▸ Task 1:
Summarize the article about the gardening book in two sentences.
▸ Task 2:
Reproduce the part of the article about the gardening book starting at "With her first" and ending at "Dr. Myles Munroe.".

▸ Text under study:
The Bahamas currently importing an estimated $1 billion in food annually and plans underway for an agricultural institute to open on the island of Andros next year, author Cynthia Ferguson-Fowler is confident that her new book Backyard Gardening in The Bahamas and Caribbean is an essential guide in a nation that is reliant on outsiders to feed them, Arthia Nixon reports for Bahamas Weekly.
With her first book Life on the Lumber Farm, Ferguson-Fowler was credited with salvaging a part of history that was going to die with the generation who had lived it, had it not been documented. This Saturday, she’s planning to launch her gardening book at Buy The Book Bookstore, Saunders Beach at 2:00p.m. Both books are available on Amazon.com and local retailers in The Bahamas. The foreword is by internationally known best-selling author, pastor and motivational speaker, Dr. Myles Munroe.
“I’m not an expert but these are some methods that I’ve practiced and saved quite a bit on,” she explained. “Due to the high cost and poor nutritional quality of vegetables today, I was encouraged to grow my own. I later felt it was time to share the information with others who may be tired of vegetables that were chemically grown or highly laced with pesticides. The book is for the average gardener or someone wanting to start a garden and more so, for those who are looking to save some money at the grocery store.”
Ferguson-Fowler’s dedication to her mother in the book reveals that she grew up at a time when a ‘field’ in the backyard was commonplace, reminiscing on the moments she helped her mother tend their own. Littered with photographs, tips and tricks and neatly placed lists, Backyard Gardening is a reminder that The Bahamas was once a self sufficient nation known regionally as a place where you could export fruit, vegetables and even skilled farmers.
Included are chapters on fruit, vegetable and herbal gardens, types of pests to expect and how to control them, how to utilize limited space on your property, understanding climate, a planting guide, the benefits of including fruits and vegetables in your diet, creating compost, preserving a harvested crop and recipes that range from soups, to duff and other pastries, as well as energy drinks, smoothies and deserts. She even provides breakdowns of various crops and what they can be used for internally and topically to benefit the body.
“We are living in a health conscious society,” she explained the reason behind including the benefits. “Cancer cases are on the increase, many persons are without jobs and some are suffering from a multitude of health problems, stemmed from poor eating habits. I say, help yourself and your economy by turning some of that lawn into a vegetable patch or just plant some pigeon peas, sweet potatoes, pumpkin or whatever you can and ease the burden on your pocket book.”
“Yes, the book is based on Caribbean gardening, particularly in The Bahamas, put the same principles apply to residents in South Florida, as well as persons living elsewhere in the tropics,” Ferguson-Fowler noted.
And if the book sets out to be the success Ferguson-Fowler hopes it would be, she will surely be harvesting a good crop of new readers after sowing her literary seeds of success.

▸ Given records:
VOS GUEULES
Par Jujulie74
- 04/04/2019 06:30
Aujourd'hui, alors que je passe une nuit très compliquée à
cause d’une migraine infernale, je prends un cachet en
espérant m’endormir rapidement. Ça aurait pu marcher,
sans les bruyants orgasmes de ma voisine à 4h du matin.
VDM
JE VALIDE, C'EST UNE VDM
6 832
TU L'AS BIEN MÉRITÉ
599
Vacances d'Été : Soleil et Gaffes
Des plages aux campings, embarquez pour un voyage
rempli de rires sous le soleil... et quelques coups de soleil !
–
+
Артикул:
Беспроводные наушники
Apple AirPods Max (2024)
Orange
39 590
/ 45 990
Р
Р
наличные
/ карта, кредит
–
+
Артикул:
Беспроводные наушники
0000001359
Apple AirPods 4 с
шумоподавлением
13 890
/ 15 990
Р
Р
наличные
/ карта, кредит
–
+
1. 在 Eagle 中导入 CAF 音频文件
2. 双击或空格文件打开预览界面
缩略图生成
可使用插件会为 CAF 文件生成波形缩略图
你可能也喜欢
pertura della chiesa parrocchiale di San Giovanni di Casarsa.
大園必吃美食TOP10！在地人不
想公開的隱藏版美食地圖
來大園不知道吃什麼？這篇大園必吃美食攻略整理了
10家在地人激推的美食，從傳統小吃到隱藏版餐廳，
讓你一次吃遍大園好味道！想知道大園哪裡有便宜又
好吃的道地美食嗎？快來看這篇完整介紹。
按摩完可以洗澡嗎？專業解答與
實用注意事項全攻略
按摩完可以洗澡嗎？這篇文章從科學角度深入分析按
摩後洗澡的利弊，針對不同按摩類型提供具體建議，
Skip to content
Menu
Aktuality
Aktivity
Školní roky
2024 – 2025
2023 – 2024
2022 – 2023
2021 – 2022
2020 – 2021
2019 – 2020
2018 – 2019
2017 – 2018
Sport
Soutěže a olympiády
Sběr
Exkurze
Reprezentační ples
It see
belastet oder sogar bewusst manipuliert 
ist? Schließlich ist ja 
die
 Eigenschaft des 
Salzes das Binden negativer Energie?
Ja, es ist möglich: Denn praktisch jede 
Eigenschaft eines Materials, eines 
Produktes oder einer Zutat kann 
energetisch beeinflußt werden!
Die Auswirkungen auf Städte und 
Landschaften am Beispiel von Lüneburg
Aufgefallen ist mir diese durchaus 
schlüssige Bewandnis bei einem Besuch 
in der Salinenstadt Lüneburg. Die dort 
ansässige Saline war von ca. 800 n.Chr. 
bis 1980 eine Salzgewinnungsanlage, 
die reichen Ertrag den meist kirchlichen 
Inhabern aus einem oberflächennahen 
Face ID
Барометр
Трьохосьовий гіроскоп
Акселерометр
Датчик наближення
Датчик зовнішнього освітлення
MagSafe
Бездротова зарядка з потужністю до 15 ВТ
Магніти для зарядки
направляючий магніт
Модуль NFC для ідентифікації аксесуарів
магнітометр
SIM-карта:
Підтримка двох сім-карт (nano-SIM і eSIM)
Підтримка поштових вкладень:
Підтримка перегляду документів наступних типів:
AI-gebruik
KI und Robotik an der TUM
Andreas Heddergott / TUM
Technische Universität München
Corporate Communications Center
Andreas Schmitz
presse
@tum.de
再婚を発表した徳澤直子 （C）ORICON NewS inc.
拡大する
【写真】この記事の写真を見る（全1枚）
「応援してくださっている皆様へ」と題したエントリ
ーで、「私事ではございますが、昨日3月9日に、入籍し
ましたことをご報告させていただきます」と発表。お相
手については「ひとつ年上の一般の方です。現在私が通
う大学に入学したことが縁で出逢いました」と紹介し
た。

▸ Response area 1:
Cynthia Ferguson-Fowler's book Backyard Gardening in The Bahamas and Caribbean is meant for the average gardener and for people looking to save money at the grocery store, in a nation that imports an estimated $1 billion in food a year. It covers fruit, vegetable and herbal gardens, pest control, using limited space, composting, preserving a harvested crop and recipes, and she says its principles also apply in South Florida and elsewhere in the tropics.

▸ Response area 2:
With her first book Life on the Lumber Farm, Ferguson-Fowler was credited with salvaging a part of history that was going to die with the generation who had lived it, had it not been documented. This Saturday, she’s planning to launch her gardening book at Buy The Book Bookstore, Saunders Beach at 2:00p.m. Both books are available on Amazon.com and local retailers in The Bahamas. The foreword is by internationally known best-selling author, pastor and motivational speaker, Dr. Myles Munroe.